Per capirci, siamo dalle parti del cinema anni Novanta, che ancora non conosceva streaming, potreste pensare a Ghost e Aldilà dei sogni, perfino al marchio Touchstone, e… quanta canaglia nostalgia: si può sottovalutarlo, non apprezzarne il candore financo favolistico, l’happy ending molteplicemente inteso, la rom-com che si fa un viaggetto nell’aldilà, ovvero una sentimentale catabasi. Può bastare?
Certo che è tanto, anche troppo, ma levate le iterazioni, belletti e ombretti, dialoghi cui sovente si chiede di supplire al “(non) lo famo” Eternity mostra il fiato corto, l’insufficienza trasfigurativa, i debiti immaginifici. Parole, parole, parole, che pure scaldano il cuore, schiudono il sorriso, solleticano con ironia, ma il Cinema, bee’, è la proverbiale altra cosa.
Rimane il ritorno al futuro di quei ‘90s, il triangolo sì, potremmo riconsiderarlo e una prova d’attori tutt’altra che disdicevole: Miles vuole riavere Elizabeth dopo sessant’anni di matrimonio, ma è il secondo marito, nell’eternità – tutti li ritroviamo giovani, ovvero al meglio delle proprie potenzialità e felicità - riciccia pure il primo, eroe di guerra, incarnato da Callum Turner, e chi sceglierà la donna?
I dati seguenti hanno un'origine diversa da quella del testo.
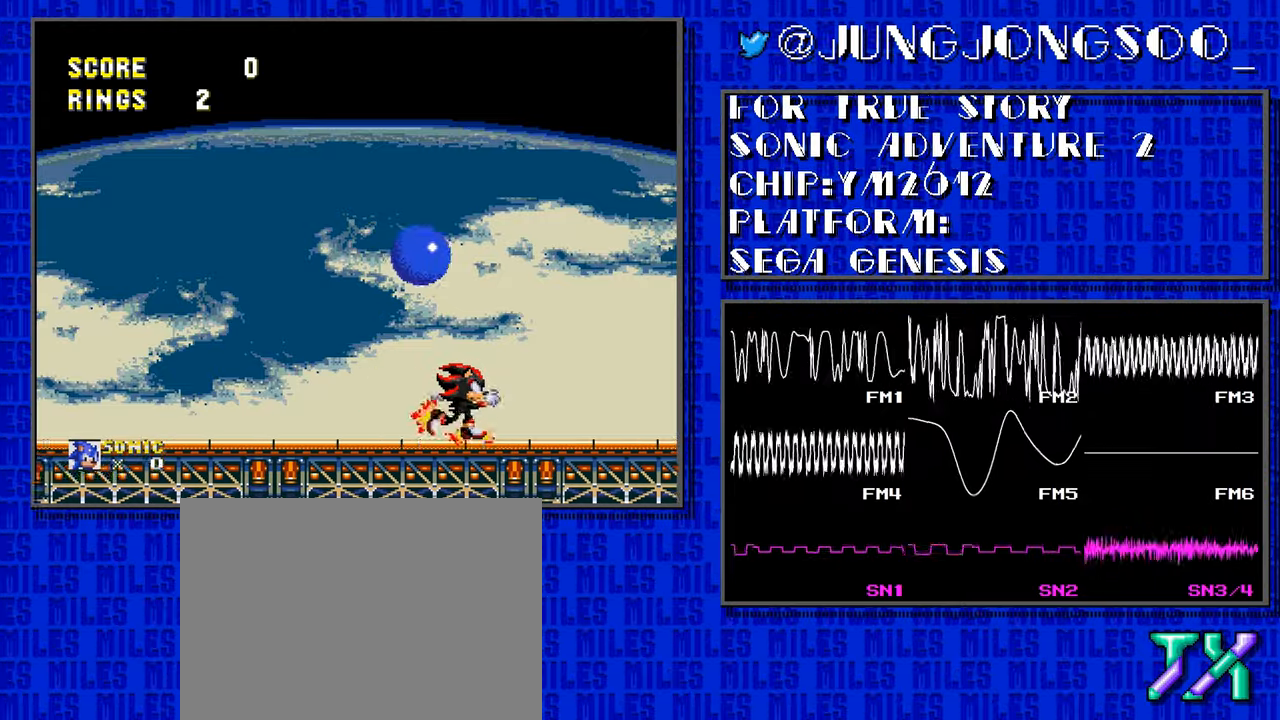
{"buttons": ["C", "DPAD_RIGHT"], "events": []}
All’uopo, ci sono gli assistenti, una strepitosa Da’Vine Joy Randolph e il sagace John Early, e vedremo no, ma ne sentiremo delle belle – e anche risentiremo, diciamo che la ripetizione indugia.
Garbato nei modi, palettato nei colori, a modino nello spettatore potenziale, Eternity c’è ma non si vede, o forse meglio il contrario: chi sceglierà Elizabeth, sopra tutto, un pretzel è per sempre?